Privacy Policy – Salomo

Date: 13 August 2025
© 2025 Felix Mai, Sole Proprietor. All rights reserved.

1. Introduction

The following provides information on the processing of personal data when using our mobile app “Salomo”, our website salomo.world, and our profiles on social media. Personal data is any information relating to an identified or identifiable natural person, e.g., name or email address.

1.1 Contact Details

Controller pursuant to Art. 4 (7) GDPR:
Felix Mai, Sole Proprietor
Zeppelinstraße 44
14471 Potsdam, Germany
Email: info@salomo.world

1.2 Scope of Data Processing, Purposes, and Legal Bases

The following legal bases apply in particular:

• Art. 6 (1) (a) GDPR – Consent
• Art. 6 (1) (b) GDPR – Contract performance / pre-contractual measures
• Art. 6 (1) (c) GDPR – Compliance with legal obligations
• Art. 6 (1) (f) GDPR – Legitimate interest

1.3 Data Processing Outside the EEA

Where we transfer data to service providers in third countries (e.g., OpenAI in the USA), this is based on adequacy decisions of the European Commission (where available) or, in all other cases, on Standard Contractual Clauses pursuant to Art. 46 (2) (c) GDPR, supplemented by safeguards such as pseudonymisation and encryption.

1.4 Storage Period

Unless otherwise specified, we delete personal data once it is no longer required for its intended purpose and no statutory retention obligations apply. If deletion is not possible, processing will be restricted.

1.5 Data Subject Rights

You have the right to: access, rectification, erasure, restriction of processing, objection, data portability, and to withdraw consent at any time. You may also lodge a complaint with a supervisory authority.

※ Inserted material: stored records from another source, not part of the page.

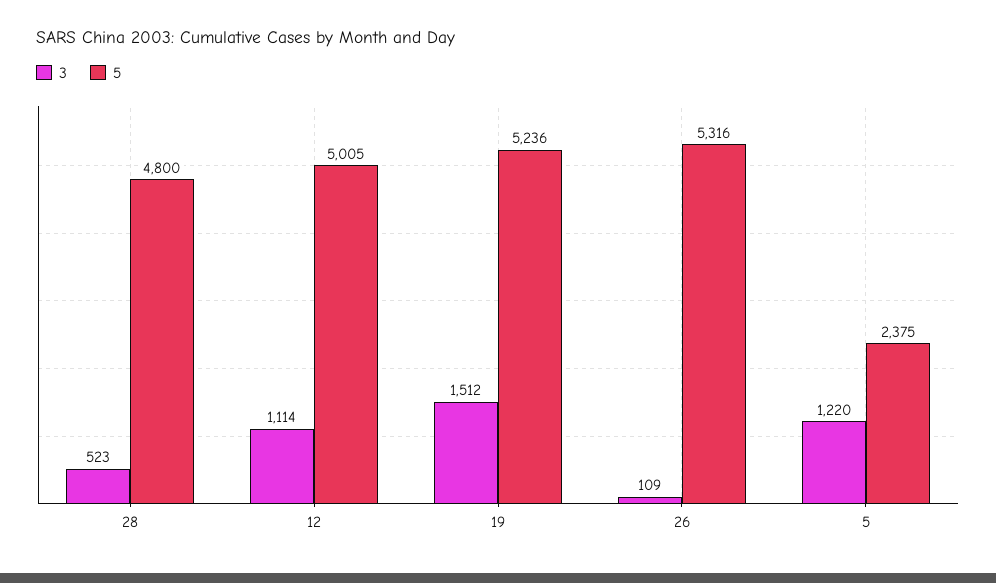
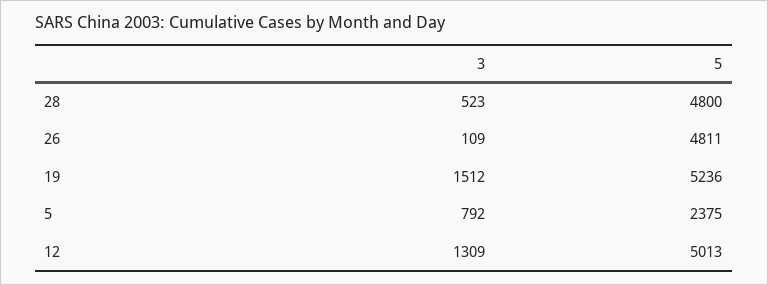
3, 12: 1114 -> 1309
5, 12: 5005 -> 5013
5, 26: 5316 -> 4811
3, 5: 1220 -> 792

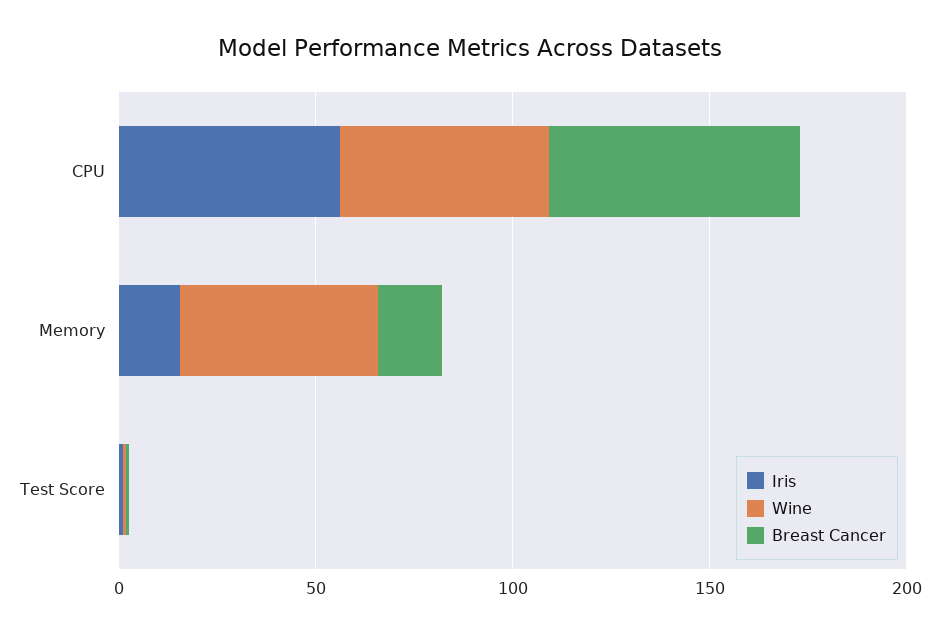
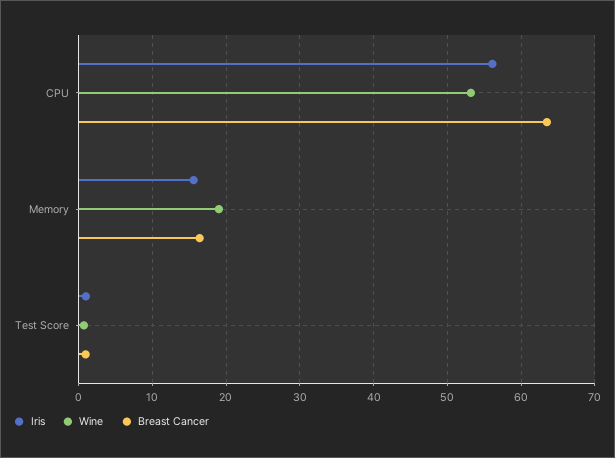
Wine, Memory: 50 -> 19

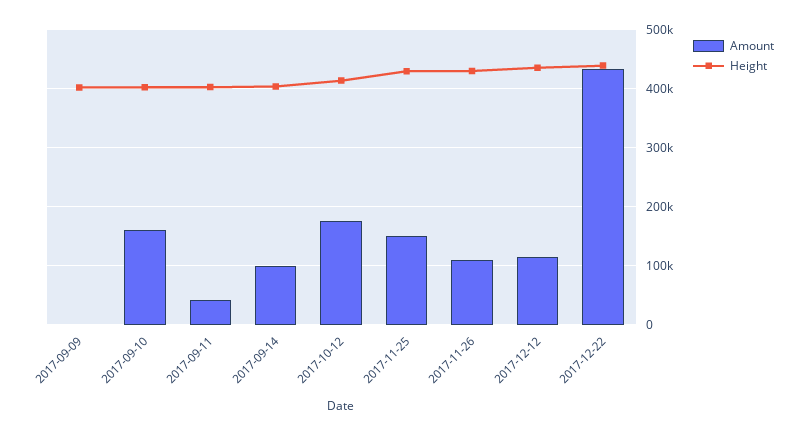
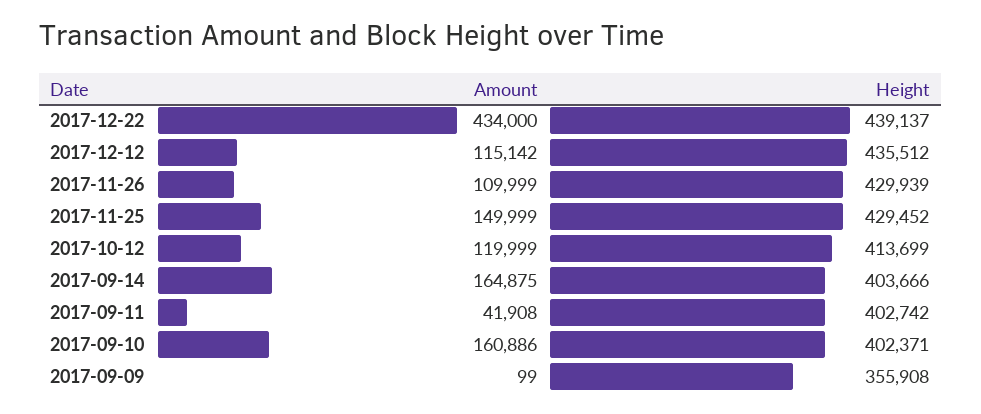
Height, 2017-09-09: 400000 -> 355908
Amount, 2017-09-14: 100000 -> 164875
Amount, 2017-10-12: 180000 -> 119999

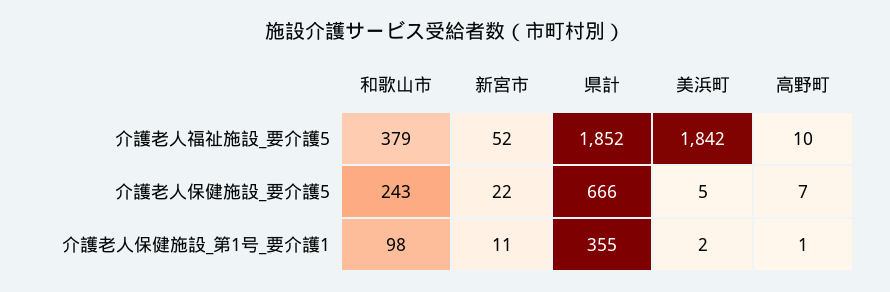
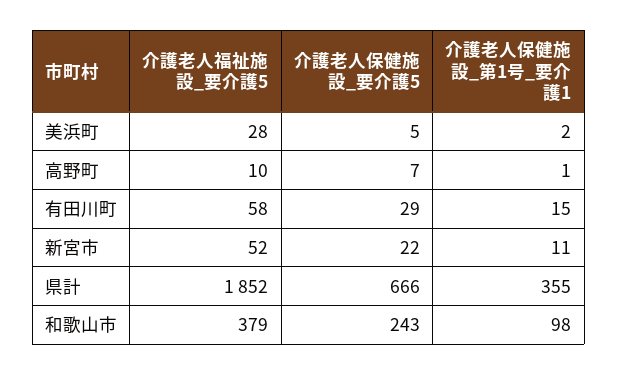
美浜町, 介護老人福祉施設_要介護5: 1842 -> 28
有田川町, 介護老人福祉施設_要介護5: none -> 58
有田川町, 介護老人保健施設_要介護5: none -> 29
有田川町, 介護老人保健施設_第1号_要介護1: none -> 15

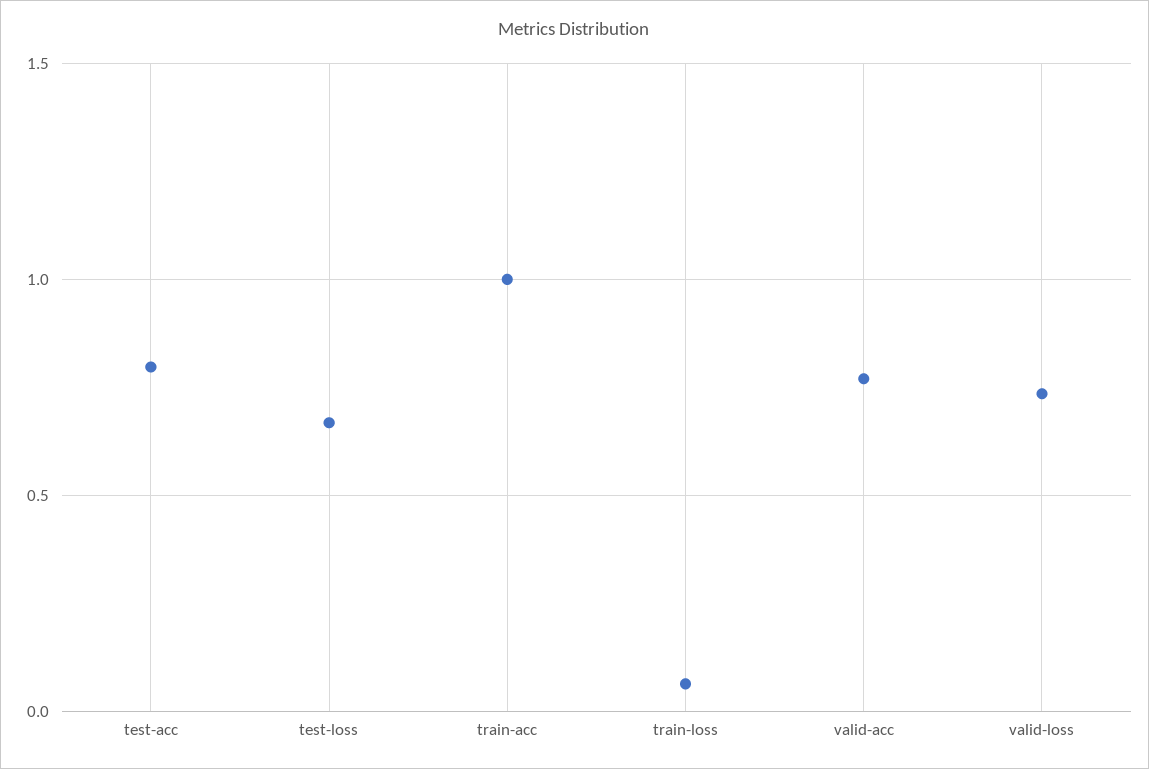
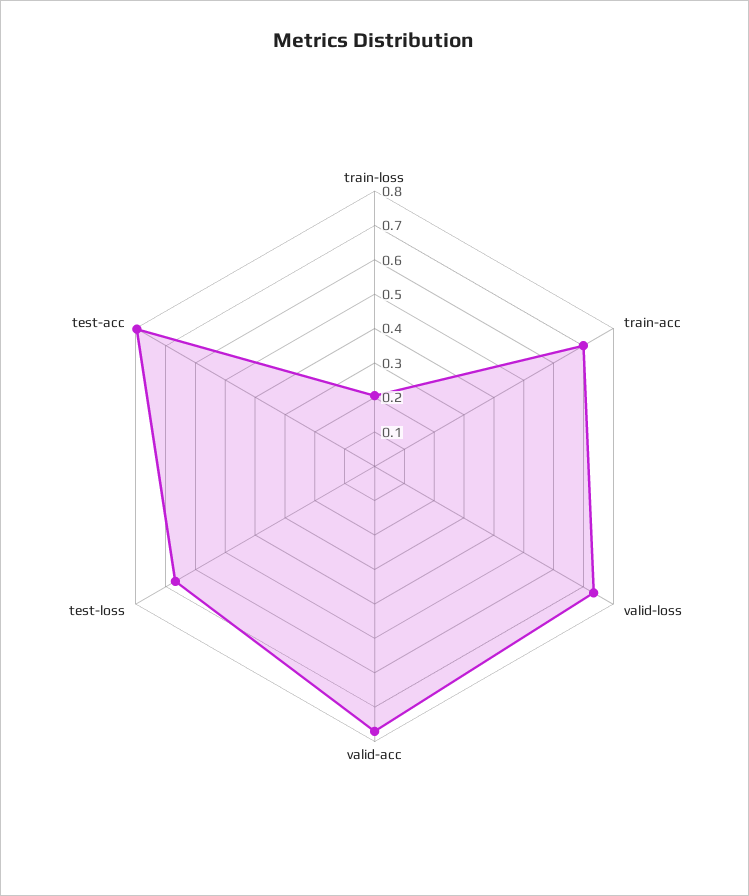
train-acc: 1 -> 0.7
train-loss: 0.05 -> 0.2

1.6 Obligation to Provide Data

To use Salomo, you must provide the data required for account creation and contract performance (e.g., email address). Without this data, we cannot create or provide an account.

1.7 No Automated Decision-Making

We do not use fully automated decision-making within the meaning of Art. 22 GDPR.

1.8 Contacting Us

When you contact us by email or via the in-app support form, we process the data you provide to handle your request (Art. 6 (1) (f) GDPR). Data is deleted when no longer required.

2. Data Processing in the “Salomo” App

2.1 Categories of Data

• Profile Data: Email, User ID, optional name/gender
• User Content: Dream texts, reflections, uploaded images, optional audio (transcribed by OpenAI Whisper, if used)
• Analysis/Output: Archetype analyses, AI-generated images (OpenAI image generation)
• Usage Data: Sessions, onboarding status, anonymised statistics
• Subscription / Payment Status: Subscription status, product ID, transaction identifiers and similar metadata needed to validate entitlements (processed via Apple/Google and RevenueCat)

2.2 Purposes and Legal Bases

• Account creation and app use: Art. 6 (1) (b) GDPR
• Providing AI-based features (text/image): Art. 6 (1) (b) GDPR (service provision), and where applicable Art. 6 (1) (a) GDPR (consent, e.g., optional audio processing)
• Security, fraud prevention, and app stability: Art. 6 (1) (f) GDPR
• Subscription management / entitlement validation: Art. 6 (1) (b) GDPR

2.3 Recipients / Service Providers

Depending on use, data may be processed by the following categories of recipients:

• OpenAI (text and image generation; USA)
• Supabase (authentication/database hosting; EU hosting, if configured accordingly)
• RevenueCat (subscription management/entitlement validation; processes subscription metadata)
• Apple App Store / Google Play (in-app purchases and payment processing under their own responsibility)

2.4 Account Deletion

Account deletion via the in-app “Delete account” function removes personal data from live systems immediately. Backups and sub-processors may technically require up to 30 days before deletion is fully completed.

3. Data Processing on Our Website

3.1 No Cookies

We do not use cookies or similar tracking technologies on our website.

3.2 Server Logs

When you visit the website, our hosting provider may process server log data (e.g., IP address, date/time, requested page, browser, operating system). Legal basis: Art. 6 (1) (f) GDPR (security and technical operation). Deletion: Typically within 14 days, unless longer retention is required for security purposes.

3.3 Payments on the Website

We do not process payments directly on the website. Subscriptions are handled via Apple App Store / Google Play (see Section 2).

3.4 Data Protection Seal / Tools

If a data protection seal provider (e.g., HeyData GmbH) is used on the website, the display and verification of the seal may involve processing technical access data. Legal basis: Art. 6 (1) (f) GDPR (legitimate interest in documentation and trust).

4. Social Media

We operate profiles on Facebook, Instagram, TikTok, X (Twitter), and LinkedIn. Processing is carried out by the platform operators under their respective privacy policies. We may receive aggregated statistics (e.g., reach, interactions) depending on the platform.

5. Changes

We may update this Privacy Policy in the future. The current version is always available at salomo.world.